# [Texto para analizar]
────
En ese sentido dejó en claro que si es investido apostará al liberalismo al nombrar a Nadia Calviño como vicepresidenta económica. Apegado a los golpes de efecto frívolos, anunció que crearía un ministerio contra la despoblación sin mencionar iniciativa alguna, y pidió a la moderadora del debate –que remarcó la ausencia de candidatas mujeres– sentir orgullo patriótico por tener el Estado la mayor cantidad de diputadas y ministras de la UE, como si la política de igualdad fuera una mera cuestión cuantitativa.

Sánchez exhibió su giro recentralizador al prometer una «asignatura en valores civiles y éticos» para todo el Estado, una reforma penal para prohibir referéndums y un insólito compromiso de «traer a Puigdemont a España». Pero su sobreactuación unionista –¿para aplastar a Rivera tal vez?– lo llevó a su mayor patinazo de la noche: impulsar que el Congreso exija por ley a las autonomías que el funcionamiento de sus medios públicos requiera un aval de dos tercios de sus parlamentos, para evitar «el uso sectario que ocurre en TV3». Poco le importó que esa normativa no sólo ya existe en Catalunya sino que la Generalitat la promulgó el mes pasado, al modificar la ley que regula la Corporación Catalana de Medios Audiovisuales.

El líder del PSOE reclamó un compromiso para que se permita gobernar a la lista más votada. Podemos pasó ya de ser socio preferente a un convidado de piedra al que no se le ofrece nada sino que se le exige aclarar «si volverá a bloquear o no».
────
# [Filas proporcionadas]
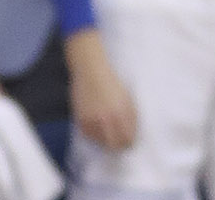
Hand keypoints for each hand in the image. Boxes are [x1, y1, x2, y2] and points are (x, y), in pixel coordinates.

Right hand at [66, 34, 137, 151]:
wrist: (91, 70)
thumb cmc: (111, 80)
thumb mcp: (126, 95)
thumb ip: (130, 113)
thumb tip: (133, 130)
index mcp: (123, 110)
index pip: (128, 137)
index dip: (130, 141)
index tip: (130, 141)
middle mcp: (108, 118)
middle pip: (115, 144)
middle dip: (119, 145)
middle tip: (120, 144)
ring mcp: (94, 121)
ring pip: (102, 143)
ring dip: (106, 141)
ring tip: (108, 134)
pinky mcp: (82, 122)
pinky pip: (90, 137)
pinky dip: (94, 136)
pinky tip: (98, 129)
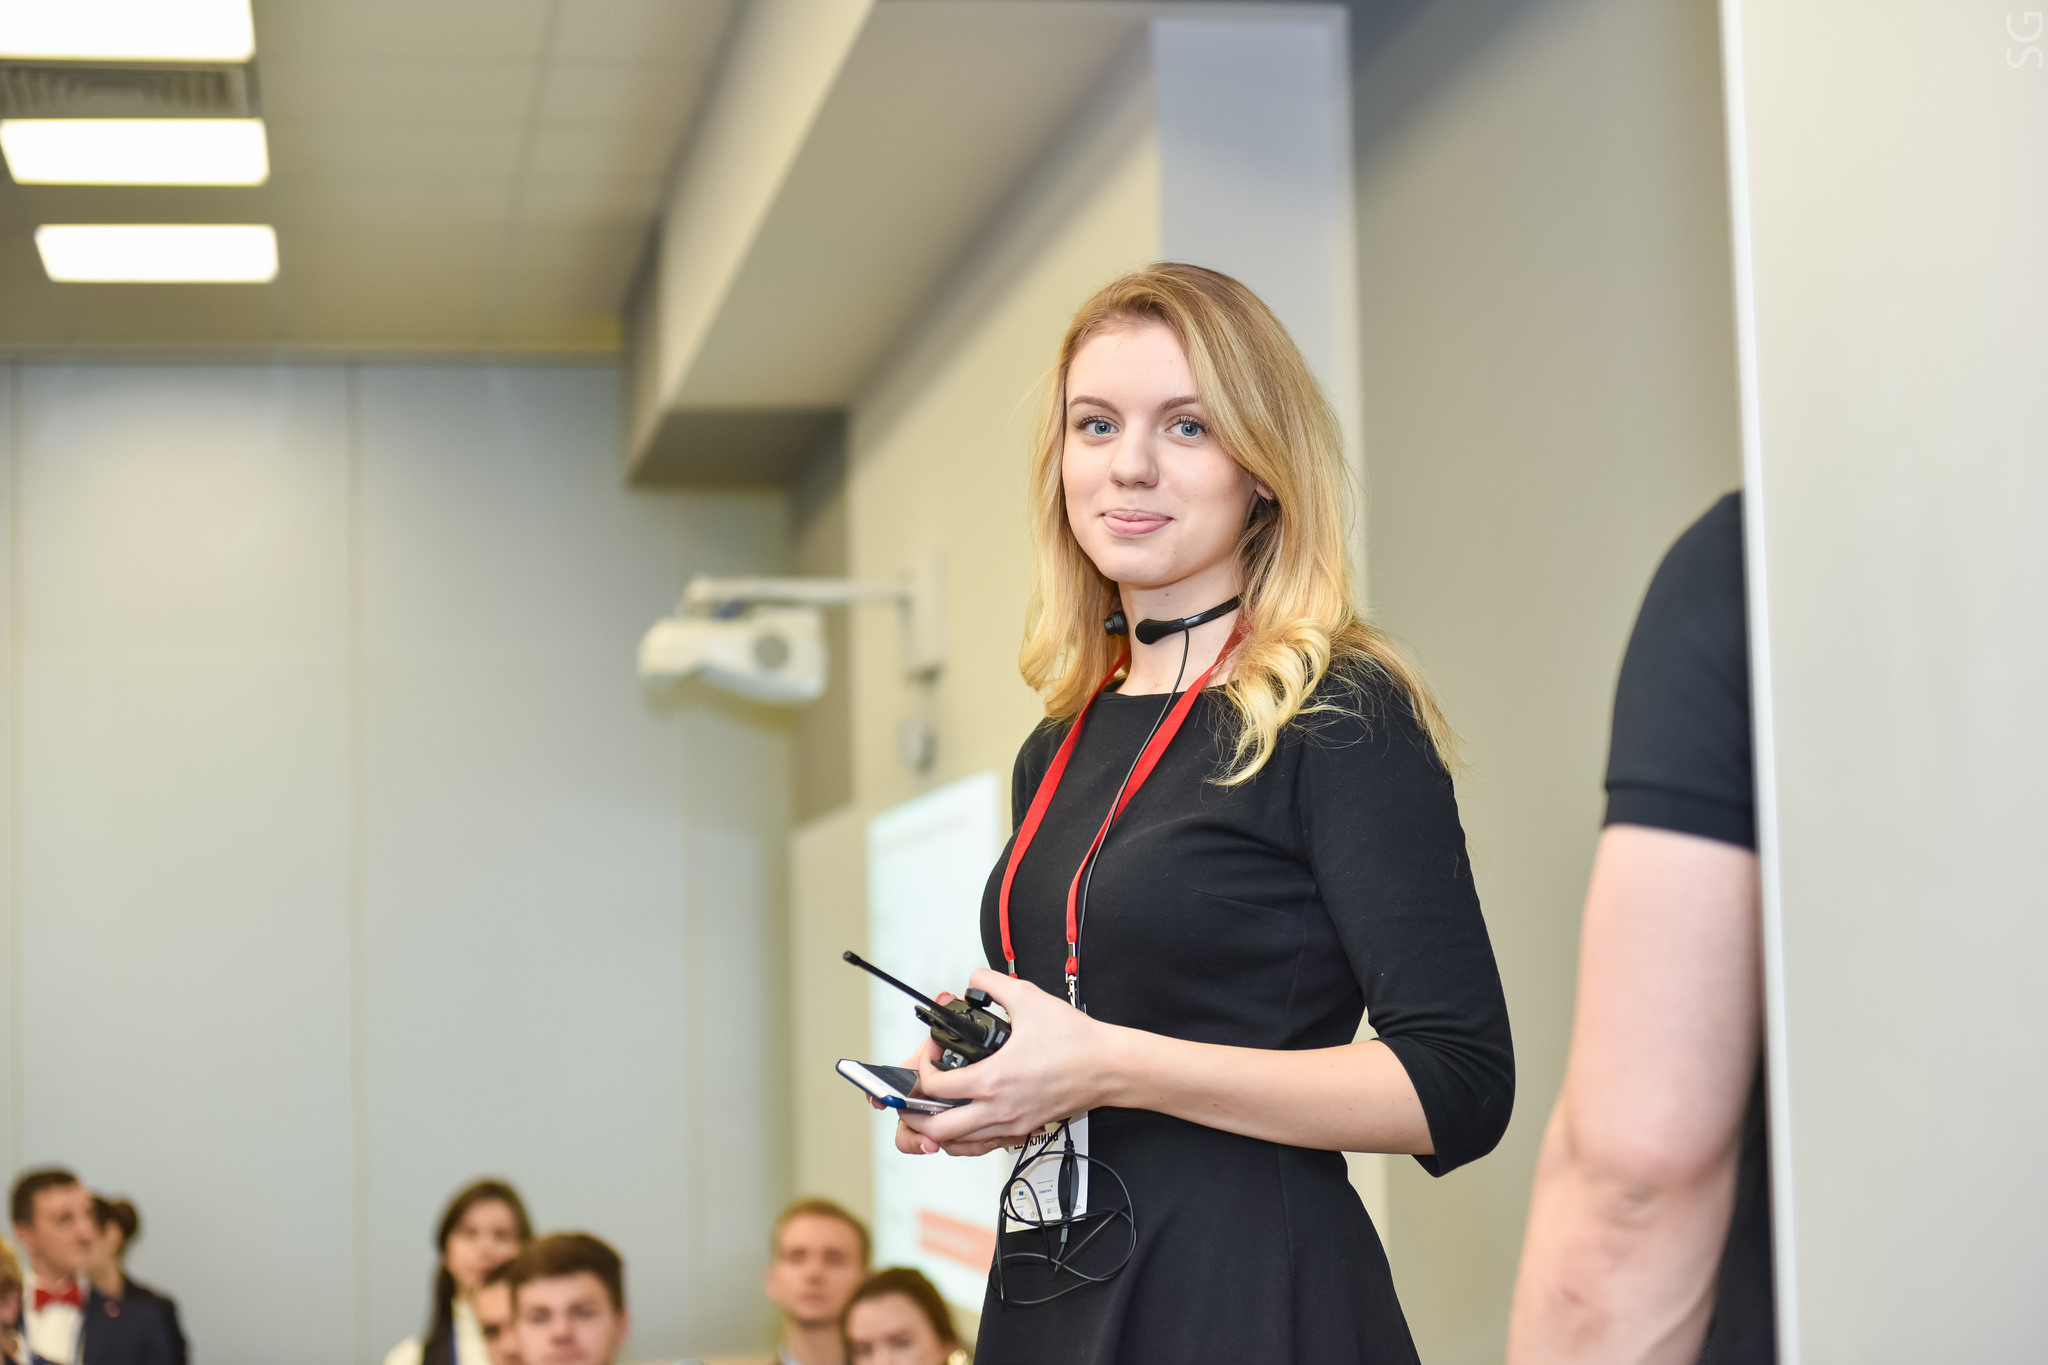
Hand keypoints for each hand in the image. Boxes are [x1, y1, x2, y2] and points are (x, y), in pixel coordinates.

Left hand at [895, 969, 1111, 1156]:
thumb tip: (975, 979)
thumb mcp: (1028, 998)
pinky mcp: (1025, 1129)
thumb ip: (993, 983)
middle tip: (914, 1095)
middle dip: (916, 1113)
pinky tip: (968, 1115)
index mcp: (993, 1079)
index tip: (931, 1053)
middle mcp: (999, 1108)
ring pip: (960, 1143)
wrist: (1107, 1066)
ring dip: (939, 1128)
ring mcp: (1012, 1124)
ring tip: (934, 1107)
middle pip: (937, 1129)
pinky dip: (967, 1136)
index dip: (923, 1068)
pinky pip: (985, 1144)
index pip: (935, 1087)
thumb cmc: (1075, 1041)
────
# [Consigna de trabajo 1]
Según el texto sobre el debate, ¿qué aval requeriría el funcionamiento de los medios públicos autonómicos con la ley que Sánchez propone que exija el Congreso?
# [Consigna de trabajo 2]
Enumera las promesas con las que, de acuerdo con el texto sobre el debate, Sánchez exhibió su giro recentralizador.
# [Consigna de trabajo 3]
Prosigue el texto sobre el debate a partir de su última oración.
No es necesario consultar las filas.

# [Espacio de respuesta 1]
Un aval de dos tercios de sus parlamentos.

# [Espacio de respuesta 2]
- Una «asignatura en valores civiles y éticos» para todo el Estado
- Una reforma penal para prohibir referéndums
- El compromiso de «traer a Puigdemont a España»

# [Espacio de respuesta 3]
Por su parte, Iglesias esta vez quedó en minoría con su postura de «diálogo y sentido común» con Catalunya, principal bastión de UP gracias a En Comú, que nutrió de siete escaños al grupo morado el 28A. Otra paradoja: el líder de UP citó a la Alemania de Merkel como ejemplo al pedir imitar su regulación de alquileres y su política de memoria.

Un Iglesias más tibio que en abril se limitó a azuzar el fantasma de la gran coalición PSOE-PP, lo que enervó a Sánchez, que juró, al igual que Casado, que eso es un imposible. La poca afinidad entre el presidente en funciones y el líder morado acabó mostrando una izquierda fragmentada que desmotiva a sus votantes. ¿El PSOE apuesta a la desmovilización del electorado progresista para que descienda UP, con la inestimable ayuda de Errejón, y así forzar la abstención de un Rivera debilitado? Es una hipótesis que algunos dirigentes morados barajan y que solo en Ferraz podrían confirmar. Esa teoría conlleva el riesgo de que, de salir mal, el próximo huésped de Moncloa pueda ser ungido por la ultraderecha.